Throughout the listing below, copy each line containing "allow".

|---|

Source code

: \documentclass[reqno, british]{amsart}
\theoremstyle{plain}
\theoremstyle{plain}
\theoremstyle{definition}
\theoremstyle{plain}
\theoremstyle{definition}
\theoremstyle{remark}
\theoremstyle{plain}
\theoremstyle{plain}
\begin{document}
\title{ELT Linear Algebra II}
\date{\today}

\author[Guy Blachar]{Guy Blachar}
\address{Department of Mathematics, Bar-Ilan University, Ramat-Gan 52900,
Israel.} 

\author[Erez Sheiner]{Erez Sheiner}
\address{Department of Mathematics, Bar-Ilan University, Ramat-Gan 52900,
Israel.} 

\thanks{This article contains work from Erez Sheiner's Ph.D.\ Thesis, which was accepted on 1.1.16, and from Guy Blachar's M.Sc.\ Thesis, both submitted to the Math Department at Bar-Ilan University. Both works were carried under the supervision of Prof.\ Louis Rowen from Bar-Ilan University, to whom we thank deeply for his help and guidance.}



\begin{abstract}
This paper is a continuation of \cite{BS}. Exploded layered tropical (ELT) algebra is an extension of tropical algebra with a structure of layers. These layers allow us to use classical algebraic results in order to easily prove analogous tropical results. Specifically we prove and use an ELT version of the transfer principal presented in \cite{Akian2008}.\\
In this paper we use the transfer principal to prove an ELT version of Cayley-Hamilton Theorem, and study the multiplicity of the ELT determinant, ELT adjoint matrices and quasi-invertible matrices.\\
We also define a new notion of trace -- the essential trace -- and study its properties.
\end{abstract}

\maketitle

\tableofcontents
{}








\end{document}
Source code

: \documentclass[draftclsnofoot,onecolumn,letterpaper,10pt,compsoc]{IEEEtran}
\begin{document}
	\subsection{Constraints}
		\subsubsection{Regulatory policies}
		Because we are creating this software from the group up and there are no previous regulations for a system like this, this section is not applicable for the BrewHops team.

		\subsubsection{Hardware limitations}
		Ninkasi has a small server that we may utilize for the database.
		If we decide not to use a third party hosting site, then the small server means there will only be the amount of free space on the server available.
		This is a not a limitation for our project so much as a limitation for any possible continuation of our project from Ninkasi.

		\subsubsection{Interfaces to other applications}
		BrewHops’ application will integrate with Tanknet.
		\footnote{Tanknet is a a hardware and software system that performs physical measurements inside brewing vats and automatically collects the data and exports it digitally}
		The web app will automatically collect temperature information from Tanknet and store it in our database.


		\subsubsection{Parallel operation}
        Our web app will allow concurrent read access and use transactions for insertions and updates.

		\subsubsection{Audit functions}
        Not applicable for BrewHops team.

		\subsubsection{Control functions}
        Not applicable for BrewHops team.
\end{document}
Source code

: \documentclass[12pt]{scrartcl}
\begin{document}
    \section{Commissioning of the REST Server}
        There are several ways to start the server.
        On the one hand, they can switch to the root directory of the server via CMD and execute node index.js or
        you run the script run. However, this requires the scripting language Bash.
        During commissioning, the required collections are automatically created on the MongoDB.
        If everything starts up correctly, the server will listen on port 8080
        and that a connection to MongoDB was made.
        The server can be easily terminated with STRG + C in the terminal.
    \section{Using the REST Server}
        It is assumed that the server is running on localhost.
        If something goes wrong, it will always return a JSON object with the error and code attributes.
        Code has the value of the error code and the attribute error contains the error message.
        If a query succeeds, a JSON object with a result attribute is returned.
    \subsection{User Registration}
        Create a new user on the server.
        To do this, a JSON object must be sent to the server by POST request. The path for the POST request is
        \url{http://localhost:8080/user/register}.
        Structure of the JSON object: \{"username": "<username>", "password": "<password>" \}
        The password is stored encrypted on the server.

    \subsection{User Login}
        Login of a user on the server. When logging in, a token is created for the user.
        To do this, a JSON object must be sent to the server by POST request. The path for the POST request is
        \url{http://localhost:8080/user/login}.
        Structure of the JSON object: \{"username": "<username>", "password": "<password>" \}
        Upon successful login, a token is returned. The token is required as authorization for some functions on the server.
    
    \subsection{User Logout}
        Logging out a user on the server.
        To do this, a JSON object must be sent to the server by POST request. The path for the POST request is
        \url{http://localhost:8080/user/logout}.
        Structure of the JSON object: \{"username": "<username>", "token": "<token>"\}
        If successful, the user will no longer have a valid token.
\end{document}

|---|

* **Output of the exercise**
This paper is a continuation of \cite{BS}. Exploded layered tropical (ELT) algebra is an extension of tropical algebra with a structure of layers. These layers allow us to use classical algebraic results in order to easily prove analogous tropical results. Specifically we prove and use an ELT version of the transfer principal presented in \cite{Akian2008}.\\
        Our web app will allow concurrent read access and use transactions for insertions and updates.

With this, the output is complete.